La Festa dei Lavoratori, come la Resistenza, rappresenta un’altra occasione per ricordare quella stessa lotta per essere definiti persone e trattati come tali, in questo caso attraverso il diritto e il dovere al lavoro, in condizioni giuste e soprattutto umane. Anche in questa giornata siamo chiamati a ricordare coloro che si sono opposti agli orari lavorativi disumani e allo sfruttamento dei lavoratori, rischiando non solo il loro posto ma anche la loro vita. Questa lotta va avanti ancora oggi, attraverso i sindacati e le manifestazioni, le proteste e gli scioperi, che ora, anche se non in tutto il mondo e non in modo sistematico, sono riconosciuti dalla legge come diritti legittimi di ogni lavoratore.

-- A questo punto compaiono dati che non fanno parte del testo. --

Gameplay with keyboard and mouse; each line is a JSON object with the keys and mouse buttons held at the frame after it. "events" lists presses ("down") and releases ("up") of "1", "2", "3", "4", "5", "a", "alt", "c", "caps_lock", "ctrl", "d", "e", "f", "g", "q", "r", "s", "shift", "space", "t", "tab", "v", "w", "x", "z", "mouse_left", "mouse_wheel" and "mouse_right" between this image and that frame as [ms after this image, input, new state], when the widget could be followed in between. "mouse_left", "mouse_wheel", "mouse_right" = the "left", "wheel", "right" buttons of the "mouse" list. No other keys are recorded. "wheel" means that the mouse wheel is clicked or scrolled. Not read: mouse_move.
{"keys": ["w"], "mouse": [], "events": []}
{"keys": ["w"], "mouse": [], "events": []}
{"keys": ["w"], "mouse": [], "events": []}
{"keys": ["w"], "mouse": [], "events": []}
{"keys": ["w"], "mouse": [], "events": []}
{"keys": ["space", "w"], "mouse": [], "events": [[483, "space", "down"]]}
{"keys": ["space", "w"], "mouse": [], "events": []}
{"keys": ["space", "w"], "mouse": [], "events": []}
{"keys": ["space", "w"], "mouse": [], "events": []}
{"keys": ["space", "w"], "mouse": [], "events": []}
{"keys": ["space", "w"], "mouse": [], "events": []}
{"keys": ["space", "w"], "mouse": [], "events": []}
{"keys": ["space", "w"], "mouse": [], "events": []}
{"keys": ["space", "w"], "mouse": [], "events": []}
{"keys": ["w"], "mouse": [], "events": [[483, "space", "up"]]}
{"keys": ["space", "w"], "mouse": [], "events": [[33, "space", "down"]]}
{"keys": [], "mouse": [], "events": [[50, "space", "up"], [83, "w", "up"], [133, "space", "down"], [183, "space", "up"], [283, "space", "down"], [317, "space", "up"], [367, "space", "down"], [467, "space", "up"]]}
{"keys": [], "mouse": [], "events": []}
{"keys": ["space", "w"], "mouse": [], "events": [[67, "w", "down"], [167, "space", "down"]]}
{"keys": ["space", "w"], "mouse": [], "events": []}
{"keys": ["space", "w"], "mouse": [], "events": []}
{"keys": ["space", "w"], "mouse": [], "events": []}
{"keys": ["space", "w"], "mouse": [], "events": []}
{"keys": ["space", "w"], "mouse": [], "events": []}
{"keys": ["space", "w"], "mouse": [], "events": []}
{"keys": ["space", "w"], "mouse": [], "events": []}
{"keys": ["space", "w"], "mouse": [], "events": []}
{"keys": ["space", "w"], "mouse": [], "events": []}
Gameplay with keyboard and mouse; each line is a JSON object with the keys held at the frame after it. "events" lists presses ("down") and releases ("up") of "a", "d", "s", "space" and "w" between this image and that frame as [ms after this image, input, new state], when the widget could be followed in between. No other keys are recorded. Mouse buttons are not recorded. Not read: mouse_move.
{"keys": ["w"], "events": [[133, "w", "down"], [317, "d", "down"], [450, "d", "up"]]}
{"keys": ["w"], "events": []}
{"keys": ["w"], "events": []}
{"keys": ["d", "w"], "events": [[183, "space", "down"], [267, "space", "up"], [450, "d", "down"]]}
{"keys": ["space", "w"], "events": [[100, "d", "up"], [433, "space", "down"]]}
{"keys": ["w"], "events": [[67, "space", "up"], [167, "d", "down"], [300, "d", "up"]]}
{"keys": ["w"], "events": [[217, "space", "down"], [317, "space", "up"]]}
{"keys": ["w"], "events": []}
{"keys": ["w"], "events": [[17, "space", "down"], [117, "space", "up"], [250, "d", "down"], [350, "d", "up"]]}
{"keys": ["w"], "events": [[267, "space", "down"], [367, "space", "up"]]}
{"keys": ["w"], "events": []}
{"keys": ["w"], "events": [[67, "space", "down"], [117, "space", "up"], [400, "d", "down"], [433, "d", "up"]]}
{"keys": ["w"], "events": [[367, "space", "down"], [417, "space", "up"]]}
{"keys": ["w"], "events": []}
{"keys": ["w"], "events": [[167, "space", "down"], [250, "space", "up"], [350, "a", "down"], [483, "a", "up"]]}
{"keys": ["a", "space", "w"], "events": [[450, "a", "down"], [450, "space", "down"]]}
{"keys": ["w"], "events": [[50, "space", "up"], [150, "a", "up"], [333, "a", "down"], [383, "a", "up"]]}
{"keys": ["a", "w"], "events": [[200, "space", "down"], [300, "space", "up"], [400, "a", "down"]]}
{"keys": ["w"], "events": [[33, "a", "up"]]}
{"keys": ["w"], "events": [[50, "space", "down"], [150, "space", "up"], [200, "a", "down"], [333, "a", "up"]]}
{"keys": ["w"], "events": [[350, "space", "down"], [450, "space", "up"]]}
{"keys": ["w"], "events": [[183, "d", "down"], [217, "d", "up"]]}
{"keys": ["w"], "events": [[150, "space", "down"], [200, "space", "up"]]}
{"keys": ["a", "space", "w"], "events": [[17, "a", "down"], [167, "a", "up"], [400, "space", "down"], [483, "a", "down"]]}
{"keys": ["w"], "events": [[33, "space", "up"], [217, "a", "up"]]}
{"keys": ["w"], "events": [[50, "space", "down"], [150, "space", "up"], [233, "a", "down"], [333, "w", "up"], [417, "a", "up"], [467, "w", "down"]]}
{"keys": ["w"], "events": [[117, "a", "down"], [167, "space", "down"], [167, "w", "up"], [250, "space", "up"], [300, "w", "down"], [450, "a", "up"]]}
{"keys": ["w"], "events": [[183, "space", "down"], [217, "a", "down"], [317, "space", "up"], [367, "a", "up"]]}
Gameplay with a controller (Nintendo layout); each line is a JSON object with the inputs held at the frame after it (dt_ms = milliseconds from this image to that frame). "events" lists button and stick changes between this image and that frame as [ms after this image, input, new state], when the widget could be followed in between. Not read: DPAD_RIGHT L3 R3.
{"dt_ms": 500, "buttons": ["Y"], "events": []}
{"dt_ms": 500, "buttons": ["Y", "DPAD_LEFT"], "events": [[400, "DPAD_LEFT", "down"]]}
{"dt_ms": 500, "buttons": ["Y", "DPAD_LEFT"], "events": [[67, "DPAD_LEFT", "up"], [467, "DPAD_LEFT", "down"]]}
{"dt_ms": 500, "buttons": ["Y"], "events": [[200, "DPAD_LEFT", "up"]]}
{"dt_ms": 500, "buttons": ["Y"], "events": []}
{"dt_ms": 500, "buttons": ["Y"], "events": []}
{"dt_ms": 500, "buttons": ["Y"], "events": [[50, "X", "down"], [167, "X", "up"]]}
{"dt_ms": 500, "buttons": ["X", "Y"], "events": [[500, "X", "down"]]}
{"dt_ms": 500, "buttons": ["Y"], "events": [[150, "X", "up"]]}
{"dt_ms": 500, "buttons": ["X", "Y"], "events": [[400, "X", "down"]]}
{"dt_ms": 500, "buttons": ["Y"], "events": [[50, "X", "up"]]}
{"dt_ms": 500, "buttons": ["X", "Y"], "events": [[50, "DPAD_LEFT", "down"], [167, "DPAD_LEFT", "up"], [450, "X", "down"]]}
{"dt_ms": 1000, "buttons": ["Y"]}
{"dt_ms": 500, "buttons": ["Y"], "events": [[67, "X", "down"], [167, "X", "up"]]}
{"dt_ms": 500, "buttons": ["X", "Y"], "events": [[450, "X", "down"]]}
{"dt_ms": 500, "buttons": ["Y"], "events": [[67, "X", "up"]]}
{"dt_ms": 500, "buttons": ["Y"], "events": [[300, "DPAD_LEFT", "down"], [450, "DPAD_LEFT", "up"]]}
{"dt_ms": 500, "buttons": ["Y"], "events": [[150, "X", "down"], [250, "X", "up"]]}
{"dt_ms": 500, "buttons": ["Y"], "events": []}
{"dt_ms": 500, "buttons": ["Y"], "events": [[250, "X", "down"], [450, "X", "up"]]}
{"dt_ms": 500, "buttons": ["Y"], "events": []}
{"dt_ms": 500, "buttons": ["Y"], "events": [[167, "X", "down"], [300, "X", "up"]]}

Cerchiamo quindi di non fare l’errore di non considerare queste ricorrenze come giornate qualunque, come semi o giorni “di vacanza”, perché la memoria di quelle storie, che possono apparirci così lontane e distanti da noi, è uno strumento importante per consentirci di mantenere quello che abbiamo conquistato. Il ricordo dei sacrifici di ieri ci permette di osservare criticamente la complessità della realtà che ci circonda e di rammentare che quei diritti che per noi sono verità quotidiane necessitano ancora di essere difesi perché non sono così scontati come si potrebbe, erroneamente, pensare. Lo dobbiamo a quel sangue versato e a quelle vite spezzate, ma lo dobbiamo anche a noi stessi e coloro che verranno dopo di noi.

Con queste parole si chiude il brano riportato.